● **Records to use**:
☆ ☆ ☆ ☆
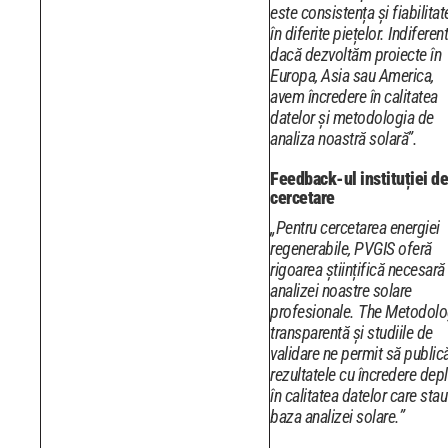
este consistența și fiabilitat
în diferite piețelor. Indiferent
dacă dezvoltăm proiecte în
Europa, Asia sau America,
avem încredere în calitatea
datelor și metodologia de
analiza noastră solară”.
Feedback-ul instituției de
cercetare
„Pentru cercetarea energiei
regenerabile, PVGIS oferă
rigoarea științifică necesară
analizei noastre solare
profesionale. The Metodolo
transparentă și studiile de
validare ne permit să publi
rezultatele cu încredere depl
în calitatea datelor care stau
baza analizei solare.”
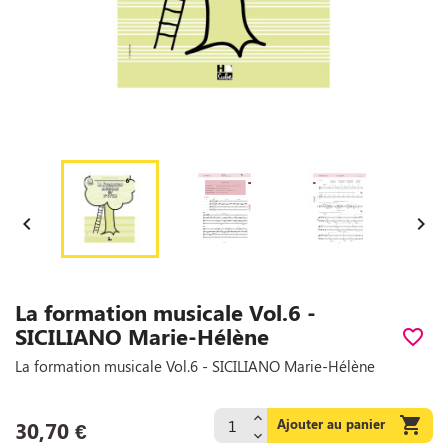


La formation musicale Vol.6 -
SICILIANO Marie-Hélène
favorite_border
La formation musicale Vol.6 - SICILIANO Marie-Hélène

Ajouter au panier
30,70 €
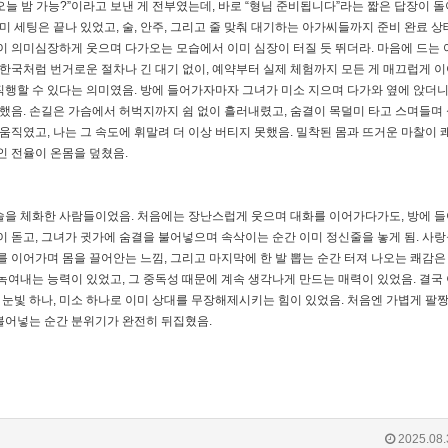
늘 밤 가능?”이라고 보낸 게 전부였는데, 바로 “형님 준비됩니다”라는 짧은 답장이 돌
미 세팅은 끝나 있었고, 술, 안주, 그리고 줄 맞춰 대기하는 아가씨들까지 준비 완료 상
이 의미심장하게 웃으며 다가오는 모습에서 이미 심장이 터질 듯 뛰더라. 마음에 드는 
 한국처럼 번거로운 절차나 긴 대기 없이, 예약부터 실제 체험까지 모든 게 매끄럽게 
직행할 수 있다는 의미였음. 방에 들어가자마자 그녀가 미소 지으며 다가와 옆에 앉더
응했음. 손길은 가슴에서 허벅지까지 쉼 없이 흘러내렸고, 숨결이 목덜미 타고 스며들며
움직였고, 나는 그 속도에 휘말려 더 이상 버티지 못했음. 밀착된 몸과 뜨거운 마찰이 
인 전율이 온몸을 덮쳤음.
술을 체화한 사람들이었음. 처음에는 장난스럽게 웃으며 대화를 이어가다가도, 방에 
이 돋고, 그녀가 귓가에 숨결을 불어넣으며 속삭이는 순간 이미 정신줄을 놓게 됨. 사랑
를 이어가며 몸을 끌어안는 느낌, 그리고 마지막에 한 발 뽑는 순간 터져 나오는 쾌감은
녹여내는 능력이 있었고, 그 중독성 때문에 계속 생각나게 만드는 매력이 있었음. 결국 
. 눈빛 하나, 미소 하나로 이미 상대를 무장해제시키는 힘이 있었음. 처음엔 가볍게 팔
불어넣는 순간 분위기가 완전히 뒤집혔음.
2025.08.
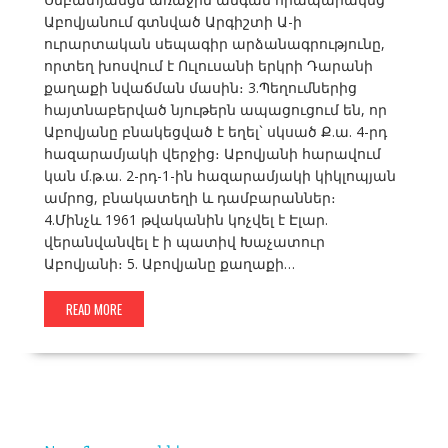
Աբովյանում գտնված Արգիշտի Ա-ի
ուրարտական սեպագիր արձանագրությունը,
որտեղ խոսվում է Ուլուսանի երկրի Դարանի
քաղաքի նվաճման մասին։ 3.Պեղումներից
հայտնաբերված նյութերն ապացուցում են, որ
Աբովյանը բնակեցված է եղել` սկսած Ք.ա. 4-րդ
հազարամյակի վերջից։ Աբովյանի հարավում
կան մ.թ.ա. 2-րդ-1-ին հազարամյակի կիկլոպյան
ամրոց, բնակատեղի և դամբարաններ։
4.Մինչև 1961 թվականին կոչվել է Էլար.
վերանվանվել է ի պատիվ Խաչատուր
Աբովյանի։ 5. Աբովյանը քաղաքի…
READ MORE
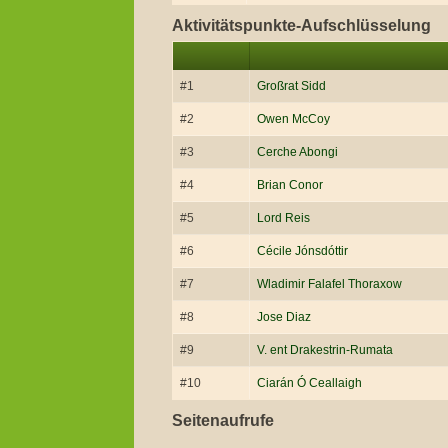
Aktivitätspunkte-Aufschlüsselung
#1
Großrat Sidd
#2
Owen McCoy
#3
Cerche Abongi
#4
Brian Conor
#5
Lord Reis
#6
Cécile Jónsdóttir
#7
Wladimir Falafel Thoraxow
#8
Jose Diaz
#9
V. ent Drakestrin-Rumata
#10
Ciarán Ó Ceallaigh
Seitenaufrufe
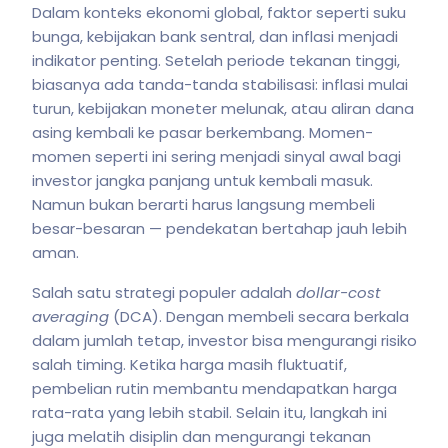
Dalam konteks ekonomi global, faktor seperti suku
bunga, kebijakan bank sentral, dan inflasi menjadi
indikator penting. Setelah periode tekanan tinggi,
biasanya ada tanda-tanda stabilisasi: inflasi mulai
turun, kebijakan moneter melunak, atau aliran dana
asing kembali ke pasar berkembang. Momen-
momen seperti ini sering menjadi sinyal awal bagi
investor jangka panjang untuk kembali masuk.
Namun bukan berarti harus langsung membeli
besar-besaran — pendekatan bertahap jauh lebih
aman.
Salah satu strategi populer adalah
dollar-cost
averaging
(DCA). Dengan membeli secara berkala
dalam jumlah tetap, investor bisa mengurangi risiko
salah timing. Ketika harga masih fluktuatif,
pembelian rutin membantu mendapatkan harga
rata-rata yang lebih stabil. Selain itu, langkah ini
juga melatih disiplin dan mengurangi tekanan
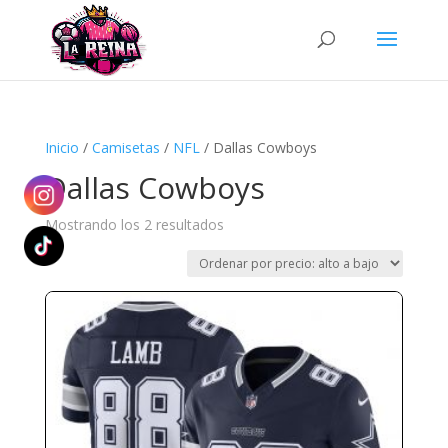
Búsqueda
de
productos
Inicio
/
Camisetas
/
NFL
/ Dallas Cowboys
Dallas Cowboys
Ordenado
Mostrando los 2 resultados
por
precio:
alto
a
bajo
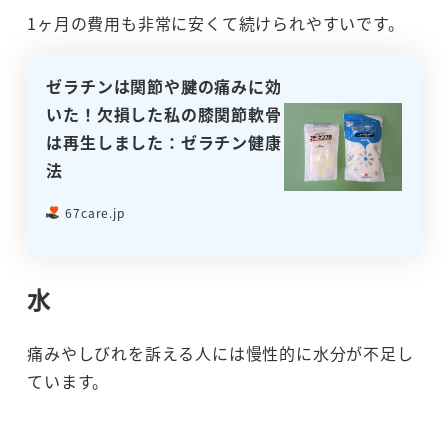
1ヶ月の費用も非常に安くて続けられやすいです。
ゼラチンは関節や腱の痛みに効
いた！欠損した私の膝関節軟骨
は再生しました：ゼラチン健康
法
67care.jp
水
痛みやしびれを訴える人には慢性的に水分が不足し
ています。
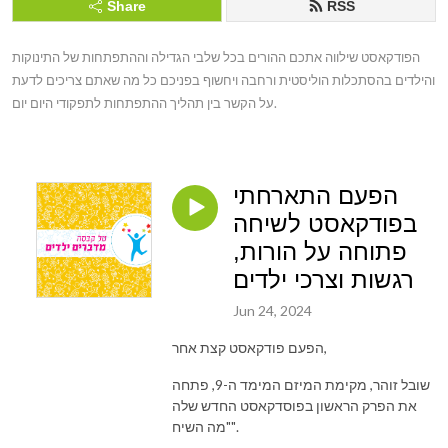
Share
RSS
הפודקאסט שילווה אתכם ההורים בכל שלבי הגדילה וההתפתחות של התינוקות 
והילדים בהסתכלות הוליסטית ורחבה ויחשוף בפניכם כל מה שאתם צריכים לדעת 
על הקשר בין תהליך ההתפתחות לתפקודי היום יום.
הפעם התארחתי
בפודקאסט לשיחה
פתוחה על הורות,
רגשות וצרכי ילדים
Jun 24, 2024
הפעם פודקאסט קצת אחר,
שובל זוהר, מקימת המיזם המימד ה-9, פתחה
את הפרק הראשון בפוסדקאסט החדש שלה
"מה השיח".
☆ ☆ ☆ ☆
● **Instructions to follow**:
The lines above should be transcribed exactly, with every image removed.

● **Answer space**:
este consistența și fiabilitat
în diferite piețelor. Indiferent
dacă dezvoltăm proiecte în
Europa, Asia sau America,
avem încredere în calitatea
datelor și metodologia de
analiza noastră solară”.
Feedback-ul instituției de
cercetare
„Pentru cercetarea energiei
regenerabile, PVGIS oferă
rigoarea științifică necesară
analizei noastre solare
profesionale. The Metodolo
transparentă și studiile de
validare ne permit să publi
rezultatele cu încredere depl
în calitatea datelor care stau
baza analizei solare.”


La formation musicale Vol.6 -
SICILIANO Marie-Hélène
favorite_border
La formation musicale Vol.6 - SICILIANO Marie-Hélène

Ajouter au panier
30,70 €
늘 밤 가능?”이라고 보낸 게 전부였는데, 바로 “형님 준비됩니다”라는 짧은 답장이 돌
미 세팅은 끝나 있었고, 술, 안주, 그리고 줄 맞춰 대기하는 아가씨들까지 준비 완료 상
이 의미심장하게 웃으며 다가오는 모습에서 이미 심장이 터질 듯 뛰더라. 마음에 드는 
 한국처럼 번거로운 절차나 긴 대기 없이, 예약부터 실제 체험까지 모든 게 매끄럽게 
직행할 수 있다는 의미였음. 방에 들어가자마자 그녀가 미소 지으며 다가와 옆에 앉더
응했음. 손길은 가슴에서 허벅지까지 쉼 없이 흘러내렸고, 숨결이 목덜미 타고 스며들며
움직였고, 나는 그 속도에 휘말려 더 이상 버티지 못했음. 밀착된 몸과 뜨거운 마찰이 
인 전율이 온몸을 덮쳤음.
술을 체화한 사람들이었음. 처음에는 장난스럽게 웃으며 대화를 이어가다가도, 방에 
이 돋고, 그녀가 귓가에 숨결을 불어넣으며 속삭이는 순간 이미 정신줄을 놓게 됨. 사랑
를 이어가며 몸을 끌어안는 느낌, 그리고 마지막에 한 발 뽑는 순간 터져 나오는 쾌감은
녹여내는 능력이 있었고, 그 중독성 때문에 계속 생각나게 만드는 매력이 있었음. 결국 
. 눈빛 하나, 미소 하나로 이미 상대를 무장해제시키는 힘이 있었음. 처음엔 가볍게 팔
불어넣는 순간 분위기가 완전히 뒤집혔음.
2025.08.
Աբովյանում գտնված Արգիշտի Ա-ի
ուրարտական սեպագիր արձանագրությունը,
որտեղ խոսվում է Ուլուսանի երկրի Դարանի
քաղաքի նվաճման մասին։ 3.Պեղումներից
հայտնաբերված նյութերն ապացուցում են, որ
Աբովյանը բնակեցված է եղել` սկսած Ք.ա. 4-րդ
հազարամյակի վերջից։ Աբովյանի հարավում
կան մ.թ.ա. 2-րդ-1-ին հազարամյակի կիկլոպյան
ամրոց, բնակատեղի և դամբարաններ։
4.Մինչև 1961 թվականին կոչվել է Էլար.
վերանվանվել է ի պատիվ Խաչատուր
Աբովյանի։ 5. Աբովյանը քաղաքի…
READ MORE
Aktivitätspunkte-Aufschlüsselung
#1
Großrat Sidd
#2
Owen McCoy
#3
Cerche Abongi
#4
Brian Conor
#5
Lord Reis
#6
Cécile Jónsdóttir
#7
Wladimir Falafel Thoraxow
#8
Jose Diaz
#9
V. ent Drakestrin-Rumata
#10
Ciarán Ó Ceallaigh
Seitenaufrufe
Dalam konteks ekonomi global, faktor seperti suku
bunga, kebijakan bank sentral, dan inflasi menjadi
indikator penting. Setelah periode tekanan tinggi,
biasanya ada tanda-tanda stabilisasi: inflasi mulai
turun, kebijakan moneter melunak, atau aliran dana
asing kembali ke pasar berkembang. Momen-
momen seperti ini sering menjadi sinyal awal bagi
investor jangka panjang untuk kembali masuk.
Namun bukan berarti harus langsung membeli
besar-besaran — pendekatan bertahap jauh lebih
aman.
Salah satu strategi populer adalah
dollar-cost
averaging
(DCA). Dengan membeli secara berkala
dalam jumlah tetap, investor bisa mengurangi risiko
salah timing. Ketika harga masih fluktuatif,
pembelian rutin membantu mendapatkan harga
rata-rata yang lebih stabil. Selain itu, langkah ini
juga melatih disiplin dan mengurangi tekanan
Búsqueda
de
productos
Inicio
/
Camisetas
/
NFL
/ Dallas Cowboys
Dallas Cowboys
Ordenado
Mostrando los 2 resultados
por
precio:
alto
a
bajo
1ヶ月の費用も非常に安くて続けられやすいです。
ゼラチンは関節や腱の痛みに効
いた！欠損した私の膝関節軟骨
は再生しました：ゼラチン健康
法
67care.jp
水
痛みやしびれを訴える人には慢性的に水分が不足し
ています。
Share
RSS
הפודקאסט שילווה אתכם ההורים בכל שלבי הגדילה וההתפתחות של התינוקות 
והילדים בהסתכלות הוליסטית ורחבה ויחשוף בפניכם כל מה שאתם צריכים לדעת 
על הקשר בין תהליך ההתפתחות לתפקודי היום יום.
הפעם התארחתי
בפודקאסט לשיחה
פתוחה על הורות,
רגשות וצרכי ילדים
Jun 24, 2024
הפעם פודקאסט קצת אחר,
שובל זוהר, מקימת המיזם המימד ה-9, פתחה
את הפרק הראשון בפוסדקאסט החדש שלה
"מה השיח".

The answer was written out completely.